International ambulance operator Falck reported that 5 percent of its Los Angeles-area EMTs are out sick with COVID-19. Jeff Lucia, Falck communications director, also described the effect of hospital short staffing on ambulances. In an interview with the Los Angeles Times, Lucia said, “We’ve had ambulances tied up at hospitals up to eight hours over the weekend while patients wait for open beds. To free up ambulances to respond to emergency calls, we’ve brought in camping cots and placed them at some hospitals, but clearly more needs to be done.” He also described how this, in combination with EMT shortages, has resulted in increased response times of 12–30 minutes, double and quadruple pre-pandemic averages.

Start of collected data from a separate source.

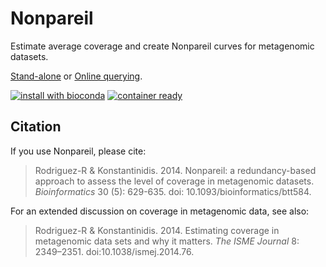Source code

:Nonpareil
=========

Estimate average coverage and create Nonpareil curves for metagenomic datasets.

[Stand-alone](http://nonpareil.readthedocs.org/) or [Online querying](http://enve-omics.ce.gatech.edu/nonpareil/).

[![install with bioconda](https://img.shields.io/badge/install%20with-bioconda-brightgreen.svg?style=flat-square)](http://bioconda.github.io/recipes/nonpareil/README.html)
[![container ready](https://quay.io/repository/biocontainers/nonpareil/status)](https://quay.io/repository/biocontainers/nonpareil)

Citation
--------

If you use Nonpareil, please cite:

> Rodriguez-R & Konstantinidis. 2014. Nonpareil: a redundancy-based approach to assess the level of coverage in metagenomic datasets. _Bioinformatics_ 30 (5): 629-635. doi: 10.1093/bioinformatics/btt584.

For an extended discussion on coverage in metagenomic data, see also:

> Rodriguez-R & Konstantinidis. 2014. Estimating coverage in metagenomic data sets and why it matters. _The ISME Journal_ 8: 2349–2351. doi:10.1038/ismej.2014.76.

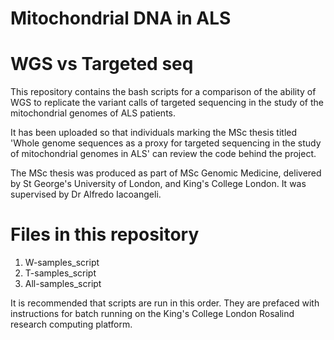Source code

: # Mitochondrial DNA in ALS 
# WGS vs Targeted seq

This repository contains the bash scripts for a comparison of the ability of WGS to replicate the variant calls of targeted sequencing in the study of the mitochondrial genomes of ALS patients.

It has been uploaded so that individuals marking the MSc thesis titled 'Whole genome sequences as a proxy for targeted 
sequencing in the study of mitochondrial genomes in ALS' can review the code behind the project. 

The MSc thesis was produced as part of MSc Genomic Medicine, delivered by St George's University of London, and King's College London. It was supervised by Dr Alfredo Iacoangeli. 

# Files in this repository

1. W-samples_script
2. T-samples_script
3. All-samples_script

It is recommended that scripts are run in this order. They are prefaced with instructions for batch running on the King's College London Rosalind research computing platform. 
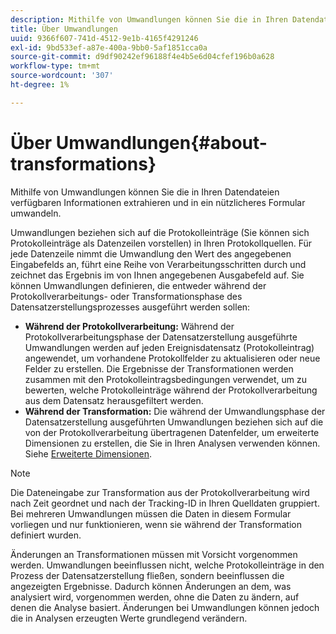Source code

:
 ```yaml
---
description: Mithilfe von Umwandlungen können Sie die in Ihren Datendateien verfügbaren Informationen extrahieren und in ein nützlicheres Formular umwandeln.
title: Über Umwandlungen
uuid: 9366f607-741d-4512-9e1b-4165f4291246
exl-id: 9bd533ef-a87e-400a-9bb0-5af1851cca0a
source-git-commit: d9df90242ef96188f4e4b5e6d04cfef196b0a628
workflow-type: tm+mt
source-wordcount: '307'
ht-degree: 1%

---
```


# Über Umwandlungen{#about-transformations}

Mithilfe von Umwandlungen können Sie die in Ihren Datendateien verfügbaren Informationen extrahieren und in ein nützlicheres Formular umwandeln.

Umwandlungen beziehen sich auf die Protokolleinträge (Sie können sich Protokolleinträge als Datenzeilen vorstellen) in Ihren Protokollquellen. Für jede Datenzeile nimmt die Umwandlung den Wert des angegebenen Eingabefelds an, führt eine Reihe von Verarbeitungsschritten durch und zeichnet das Ergebnis im von Ihnen angegebenen Ausgabefeld auf. Sie können Umwandlungen definieren, die entweder während der Protokollverarbeitungs- oder Transformationsphase des Datensatzerstellungsprozesses ausgeführt werden sollen:

* **Während der Protokollverarbeitung:** Während der Protokollverarbeitungsphase der Datensatzerstellung ausgeführte Umwandlungen werden auf jeden Ereignisdatensatz (Protokolleintrag) angewendet, um vorhandene Protokollfelder zu aktualisieren oder neue Felder zu erstellen. Die Ergebnisse der Transformationen werden zusammen mit den Protokolleintragsbedingungen verwendet, um zu bewerten, welche Protokolleinträge während der Protokollverarbeitung aus dem Datensatz herausgefiltert werden.
* **Während der Transformation:** Die während der Umwandlungsphase der Datensatzerstellung ausgeführten Umwandlungen beziehen sich auf die von der Protokollverarbeitung übertragenen Datenfelder, um erweiterte Dimensionen zu erstellen, die Sie in Ihren Analysen verwenden können. Siehe [Erweiterte Dimensionen](../../../home/c-dataset-const-proc/c-ex-dim/c-abt-ex-dim.md).

>[!NOTE]
>
>Die Dateneingabe zur Transformation aus der Protokollverarbeitung wird nach Zeit geordnet und nach der Tracking-ID in Ihren Quelldaten gruppiert. Bei mehreren Umwandlungen müssen die Daten in diesem Formular vorliegen und nur funktionieren, wenn sie während der Transformation definiert wurden.

Änderungen an Transformationen müssen mit Vorsicht vorgenommen werden. Umwandlungen beeinflussen nicht, welche Protokolleinträge in den Prozess der Datensatzerstellung fließen, sondern beeinflussen die angezeigten Ergebnisse. Dadurch können Änderungen an dem, was analysiert wird, vorgenommen werden, ohne die Daten zu ändern, auf denen die Analyse basiert. Änderungen bei Umwandlungen können jedoch die in Analysen erzeugten Werte grundlegend verändern.
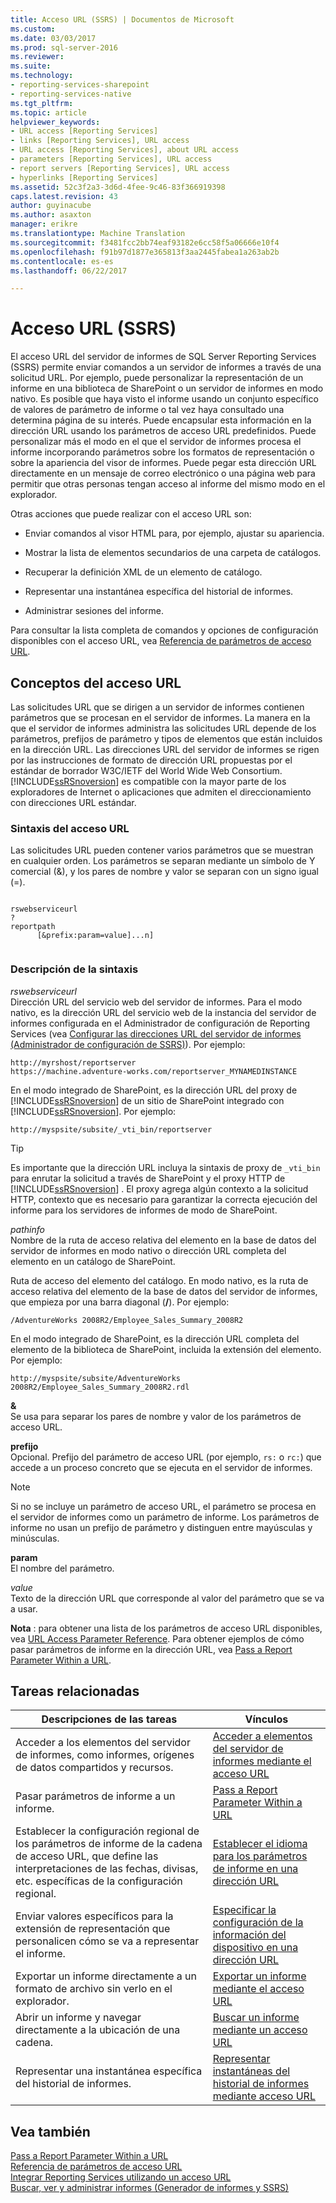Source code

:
 ```yaml
---
title: Acceso URL (SSRS) | Documentos de Microsoft
ms.custom: 
ms.date: 03/03/2017
ms.prod: sql-server-2016
ms.reviewer: 
ms.suite: 
ms.technology:
- reporting-services-sharepoint
- reporting-services-native
ms.tgt_pltfrm: 
ms.topic: article
helpviewer_keywords:
- URL access [Reporting Services]
- links [Reporting Services], URL access
- URL access [Reporting Services], about URL access
- parameters [Reporting Services], URL access
- report servers [Reporting Services], URL access
- hyperlinks [Reporting Services]
ms.assetid: 52c3f2a3-3d6d-4fee-9c46-83f366919398
caps.latest.revision: 43
author: guyinacube
ms.author: asaxton
manager: erikre
ms.translationtype: Machine Translation
ms.sourcegitcommit: f3481fcc2bb74eaf93182e6cc58f5a06666e10f4
ms.openlocfilehash: f91b97d1877e365813f3aa2445fabea1a263ab2b
ms.contentlocale: es-es
ms.lasthandoff: 06/22/2017

---
```

# <a name="url-access-ssrs"></a>Acceso URL (SSRS)
  El acceso URL del servidor de informes de SQL Server Reporting Services (SSRS) permite enviar comandos a un servidor de informes a través de una solicitud URL. Por ejemplo, puede personalizar la representación de un informe en una biblioteca de SharePoint o un servidor de informes en modo nativo. Es posible que haya visto el informe usando un conjunto específico de valores de parámetro de informe o tal vez haya consultado una determina página de su interés. Puede encapsular esta información en la dirección URL usando los parámetros de acceso URL predefinidos. Puede personalizar más el modo en el que el servidor de informes procesa el informe incorporando parámetros sobre los formatos de representación o sobre la apariencia del visor de informes. Puede pegar esta dirección URL directamente en un mensaje de correo electrónico o una página web para permitir que otras personas tengan acceso al informe del mismo modo en el explorador.  
  
 Otras acciones que puede realizar con el acceso URL son:  
  
-   Enviar comandos al visor HTML para, por ejemplo, ajustar su apariencia.  
  
-   Mostrar la lista de elementos secundarios de una carpeta de catálogos.  
  
-   Recuperar la definición XML de un elemento de catálogo.  
  
-   Representar una instantánea específica del historial de informes.  
  
-   Administrar sesiones del informe.  
  
 Para consultar la lista completa de comandos y opciones de configuración disponibles con el acceso URL, vea [Referencia de parámetros de acceso URL](../reporting-services/url-access-parameter-reference.md).  
  
## <a name="url-access-concepts"></a>Conceptos del acceso URL  
 Las solicitudes URL que se dirigen a un servidor de informes contienen parámetros que se procesan en el servidor de informes. La manera en la que el servidor de informes administra las solicitudes URL depende de los parámetros, prefijos de parámetro y tipos de elementos que están incluidos en la dirección URL. Las direcciones URL del servidor de informes se rigen por las instrucciones de formato de dirección URL propuestas por el estándar de borrador W3C/IETF del World Wide Web Consortium. [!INCLUDE[ssRSnoversion](../includes/ssrsnoversion-md.md)] es compatible con la mayor parte de los exploradores de Internet o aplicaciones que admiten el direccionamiento con direcciones URL estándar.  
  
### <a name="url-access-syntax"></a>Sintaxis del acceso URL  
 Las solicitudes URL pueden contener varios parámetros que se muestran en cualquier orden. Los parámetros se separan mediante un símbolo de Y comercial (&), y los pares de nombre y valor se separan con un signo igual (=).  
  
```  
  
rswebserviceurl  
?  
reportpath  
      [&prefix:param=value]...n]  
  
```  
  
### <a name="syntax-description"></a>Descripción de la sintaxis  
 *rswebserviceurl*  
 Dirección URL del servicio web del servidor de informes. Para el modo nativo, es la dirección URL del servicio web de la instancia del servidor de informes configurada en el Administrador de configuración de Reporting Services (vea [Configurar las direcciones URL del servidor de informes &#40;Administrador de configuración de SSRS&#41;](../reporting-services/install-windows/configure-report-server-urls-ssrs-configuration-manager.md)). Por ejemplo:  
  
```  
http://myrshost/reportserver  
https://machine.adventure-works.com/reportserver_MYNAMEDINSTANCE  
```  
  
 En el modo integrado de SharePoint, es la dirección URL del proxy de [!INCLUDE[ssRSnoversion](../includes/ssrsnoversion-md.md)] de un sitio de SharePoint integrado con [!INCLUDE[ssRSnoversion](../includes/ssrsnoversion-md.md)]. Por ejemplo:  
  
```  
http://myspsite/subsite/_vti_bin/reportserver  
```  
  
> [!TIP]  
>  Es importante que la dirección URL incluya la sintaxis de proxy de `_vti_bin` para enrutar la solicitud a través de SharePoint y el proxy HTTP de [!INCLUDE[ssRSnoversion](../includes/ssrsnoversion-md.md)] . El proxy agrega algún contexto a la solicitud HTTP, contexto que es necesario para garantizar la correcta ejecución del informe para los servidores de informes de modo de SharePoint.  
  
 *pathinfo*  
 Nombre de la ruta de acceso relativa del elemento en la base de datos del servidor de informes en modo nativo o dirección URL completa del elemento en un catálogo de SharePoint.  
  
 Ruta de acceso del elemento del catálogo. En modo nativo, es la ruta de acceso relativa del elemento de la base de datos del servidor de informes, que empieza por una barra diagonal (**/**). Por ejemplo:  
  
```  
/AdventureWorks 2008R2/Employee_Sales_Summary_2008R2  
```  
  
 En el modo integrado de SharePoint, es la dirección URL completa del elemento de la biblioteca de SharePoint, incluida la extensión del elemento. Por ejemplo:  
  
```  
http://myspsite/subsite/AdventureWorks 2008R2/Employee_Sales_Summary_2008R2.rdl  
```  
  
 **&**  
 Se usa para separar los pares de nombre y valor de los parámetros de acceso URL.  
  
 **prefijo**  
 Opcional. Prefijo del parámetro de acceso URL (por ejemplo, `rs:` o `rc:`) que accede a un proceso concreto que se ejecuta en el servidor de informes.  
  
> [!NOTE]  
>  Si no se incluye un parámetro de acceso URL, el parámetro se procesa en el servidor de informes como un parámetro de informe. Los parámetros de informe no usan un prefijo de parámetro y distinguen entre mayúsculas y minúsculas.  
  
 **param**  
 El nombre del parámetro.  
  
 *value*  
 Texto de la dirección URL que corresponde al valor del parámetro que se va a usar.  
  
 **Nota** : para obtener una lista de los parámetros de acceso URL disponibles, vea [URL Access Parameter Reference](../reporting-services/url-access-parameter-reference.md). Para obtener ejemplos de cómo pasar parámetros de informe en la dirección URL, vea [Pass a Report Parameter Within a URL](../reporting-services/pass-a-report-parameter-within-a-url.md).  
  
## <a name="related-tasks"></a>Tareas relacionadas  
  
|Descripciones de las tareas|Vínculos|  
|-----------------------|-----------|  
|Acceder a los elementos del servidor de informes, como informes, orígenes de datos compartidos y recursos.|[Acceder a elementos del servidor de informes mediante el acceso URL](../reporting-services/access-report-server-items-using-url-access.md)|  
|Pasar parámetros de informe a un informe.|[Pass a Report Parameter Within a URL](../reporting-services/pass-a-report-parameter-within-a-url.md)|  
|Establecer la configuración regional de los parámetros de informe de la cadena de acceso URL, que define las interpretaciones de las fechas, divisas, etc. específicas de la configuración regional.|[Establecer el idioma para los parámetros de informe en una dirección URL](../reporting-services/set-the-language-for-report-parameters-in-a-url.md)|  
|Enviar valores específicos para la extensión de representación que personalicen cómo se va a representar el informe.|[Especificar la configuración de la información del dispositivo en una dirección URL](../reporting-services/specify-device-information-settings-in-a-url.md)|  
|Exportar un informe directamente a un formato de archivo sin verlo en el explorador.|[Exportar un informe mediante el acceso URL](../reporting-services/export-a-report-using-url-access.md)|  
|Abrir un informe y navegar directamente a la ubicación de una cadena.|[Buscar un informe mediante un acceso URL](../reporting-services/search-a-report-using-url-access.md)|  
|Representar una instantánea específica del historial de informes.|[Representar instantáneas del historial de informes mediante acceso URL](../reporting-services/render-a-report-history-snapshot-using-url-access.md)|  
  
## <a name="see-also"></a>Vea también  
 [Pass a Report Parameter Within a URL](../reporting-services/pass-a-report-parameter-within-a-url.md)   
 [Referencia de parámetros de acceso URL](../reporting-services/url-access-parameter-reference.md)   
 [Integrar Reporting Services utilizando un acceso URL](../reporting-services/application-integration/integrating-reporting-services-using-url-access.md)   
 [Buscar, ver y administrar informes &#40;Generador de informes y SSRS&#41;](../reporting-services/report-builder/finding-viewing-and-managing-reports-report-builder-and-ssrs.md)  
  
  
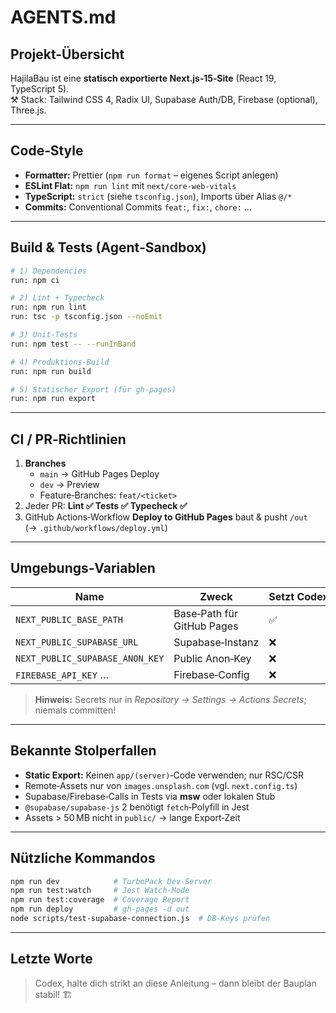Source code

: # AGENTS.md

## Projekt-Übersicht
HajilaBau ist eine **statisch exportierte Next.js‑15‑Site** (React 19, TypeScript 5).  
⚒️ Stack: Tailwind CSS 4, Radix UI, Supabase Auth/DB, Firebase (optional), Three.js.

---

## Code‑Style
- **Formatter:** Prettier (`npm run format` – eigenes Script anlegen)
- **ESLint Flat:** `npm run lint` mit `next/core-web-vitals`
- **TypeScript:** `strict` (siehe `tsconfig.json`), Imports über Alias `@/*`
- **Commits:** Conventional Commits `feat:`, `fix:`, `chore:` …

---

## Build & Tests (Agent‑Sandbox)
```bash
# 1) Dependencies
run: npm ci

# 2) Lint + Typecheck
run: npm run lint
run: tsc -p tsconfig.json --noEmit

# 3) Unit‑Tests
run: npm test -- --runInBand

# 4) Produktions‑Build
run: npm run build

# 5) Statischer Export (für gh‑pages)
run: npm run export
```

---

## CI / PR‑Richtlinien
1. **Branches**  
   - `main` → GitHub Pages Deploy  
   - `dev` → Preview  
   - Feature‑Branches: `feat/<ticket>`  
2. Jeder PR: **Lint ✅ Tests ✅ Typecheck ✅**  
3. GitHub Actions‑Workflow **Deploy to GitHub Pages** baut & pusht `/out` (→ `.github/workflows/deploy.yml`)

---

## Umgebungs‑Variablen
| Name | Zweck | Setzt Codex? |
|------|-------|-------------|
| `NEXT_PUBLIC_BASE_PATH` | Base‑Path für GitHub Pages | ✅ |
| `NEXT_PUBLIC_SUPABASE_URL` | Supabase‑Instanz | ❌ |
| `NEXT_PUBLIC_SUPABASE_ANON_KEY` | Public Anon‑Key | ❌ |
| `FIREBASE_API_KEY` … | Firebase‑Config | ❌ |
> **Hinweis:** Secrets nur in *Repository → Settings → Actions Secrets*; niemals committen!

---

## Bekannte Stolperfallen
- **Static Export:** Keinen `app/(server)`‑Code verwenden; nur RSC/CSR
- Remote‑Assets nur von `images.unsplash.com` (vgl. `next.config.ts`)
- Supabase/Firebase‑Calls in Tests via **msw** oder lokalen Stub
- `@supabase/supabase-js` 2 benötigt `fetch`‑Polyfill in Jest
- Assets > 50 MB nicht in `public/` → lange Export‑Zeit

---

## Nützliche Kommandos
```bash
npm run dev            # TurboPack Dev‑Server
npm run test:watch     # Jest Watch‑Mode
npm run test:coverage  # Coverage Report
npm run deploy         # gh‑pages -d out
node scripts/test-supabase-connection.js  # DB‑Keys prüfen
```

---

## Letzte Worte
> Codex, halte dich strikt an diese Anleitung – dann bleibt der Bauplan stabil! 🏗️
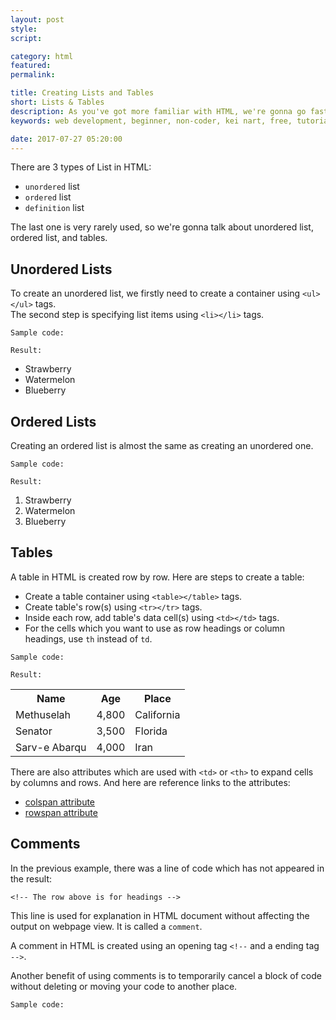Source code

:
 ```yaml
---
layout: post
style:
script:

category: html
featured:
permalink:

title: Creating Lists and Tables
short: Lists & Tables
description: As you've got more familiar with HTML, we're gonna go fast in this tutorial. <br>Lists and Tables are popular ways to represent data. <br>Let's create some of them.
keywords: web development, beginner, non-coder, kei nart, free, tutorial, coding, programming, code nart, html, ordered, unordered, list, table

date: 2017-07-27 05:20:00
---
```


There are 3 types of List in HTML:

- `unordered` list
- `ordered` list
- `definition` list

The last one is very rarely used, so we're gonna talk about unordered list,
ordered list, and tables.

## Unordered Lists

To create an unordered list, we firstly need to create a container using
`<ul></ul>` tags.  
The second step is specifying list items using `<li></li>` tags.

`Sample code:`
<script src="https://gist.github.com/codenart/27549a909e71ffd70d9b8a98e0a9b6b5.js">
</script>

`Result:`

- Strawberry
- Watermelon
- Blueberry

## Ordered Lists

Creating an ordered list is almost the same as creating an unordered one.

`Sample code:`
<script src="https://gist.github.com/codenart/1babf924dd1c4ded2bbcdf5bb95c80bc.js">
</script>

`Result:`
1. Strawberry
2. Watermelon
3. Blueberry

## Tables

A table in HTML is created row by row. Here are steps to create a table:

- Create a table container using `<table></table>` tags.
- Create table's row(s) using `<tr></tr>` tags.
- Inside each row, add table's data cell(s) using `<td></td>` tags.
- For the cells which you want to use as row headings or column headings, use `th` instead of `td`.

`Sample code:`
<script src="https://gist.github.com/codenart/7b49f6a66484ebcba0ce71f8496e44a3.js">
</script>

`Result:`
<table class="table">
   <tr>
      <th>Name</th>
      <th>Age</th>
      <th>Place</th>
   </tr>

   <tr>
      <td>Methuselah</td>
      <td>4,800</td>
      <td>California</td>
   </tr>

   <tr>
      <td>Senator</td>
      <td>3,500</td>
      <td>Florida</td>
   </tr>

   <tr>
      <td>Sarv-e Abarqu</td>
      <td>4,000</td>
      <td>Iran</td>
   </tr>
</table>

There are also attributes which are used with `<td>` or `<th>` to expand cells
by columns and rows. And here are reference links to the attributes:

- [colspan attribute](https://www.w3schools.com/tags/att_colspan.asp "ext")
- [rowspan attribute](https://www.w3schools.com/tags/att_rowspan.asp "ext")

## Comments

In the previous example, there was a line of code which has not appeared in the
result:

`<!-- The row above is for headings -->`

This line is used for explanation in HTML document without affecting the output
on webpage view. It is called a `comment`.

A comment in HTML is created using an opening tag `<!--` and a ending tag `-->`.

Another benefit of using comments is to temporarily cancel a block of code
without deleting or moving your code to another place.

`Sample code:`
<script src="https://gist.github.com/codenart/585351dc0921ef2bdd9363b5bb9455ab.js">
</script>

Temporary or permanent closures of beds, units or entire hospital departments have become commonplace as a last-ditch effort to deploy existing staff to areas of higher need. In some cases, closures are required as there is no staff to run the unit or hospital. These closures leave the surrounding community at risk, especially in rural areas where access to care is already limited, and the further loss of facilities like dialysis centers and emergency departments could result in unnecessary deaths.

As of January 5, Holy Cross Health in Fort Lauderdale, Florida, closed down its labor and delivery unit as they were unable to keep it adequately staffed. The hospital’s NICU and postpartum unit will remain open for now. Three Aurora Health urgent care facilities in Milwaukee, Wisconsin, were closed last week until at least the end of January in order to deploy staff to other Aurora Health facilities with staffing shortages. Pulaski Memorial Hospital in Indiana, announced it will close its OB/Maternity department next week due to staffing shortages.

In addition to formal closures, hospitals across the country are forced to close beds on a daily basis depending on staffing levels, greatly increasing wait times in emergency departments or turning patients away altogether.

COVID-19 has also drastically increased the rate of rural hospital closures. A new survey of rural hospitals from the Chartis Group, which provided its preliminary results to Vox, revealed how deep the problem runs. The survey showed that 99 percent of rural hospitals surveyed said they were experiencing a staffing shortage; 96 percent of them said they were having the most difficulty finding nurses. Rural hospitals were already operating on razor-thin margins, with record numbers of hospitals closing in 2020 and now an additional 216 rural hospitals at high risk of closure as of September 2021.

The concept that Omicron is “mild,” repeated ad nauseam by the White House and corporate media, is being used to justify the mass infection of the population. The mass infections and deaths produced by the herd immunity offensive of the ruling class must be opposed from every angle with a strategy guided not by what is good for business and the economy, but what is necessary to save lives. Health care workers must fight for a rational, scientifically based approach to the elimination of COVID-19.

To save the lives of their patients, their coworkers and the wider public, health care workers must take matters into their own hands. No number of travel nurses, closed beds or lackluster hospital policy changes will stop the spread of COVID-19 or the breakdown of the entire health care system. The problem must be attacked at the root. Workers at every hospital must establish independent rank-and-file committees—such as the one built at Kaiser Permanente—and link up with our sister committees in other industries across the globe.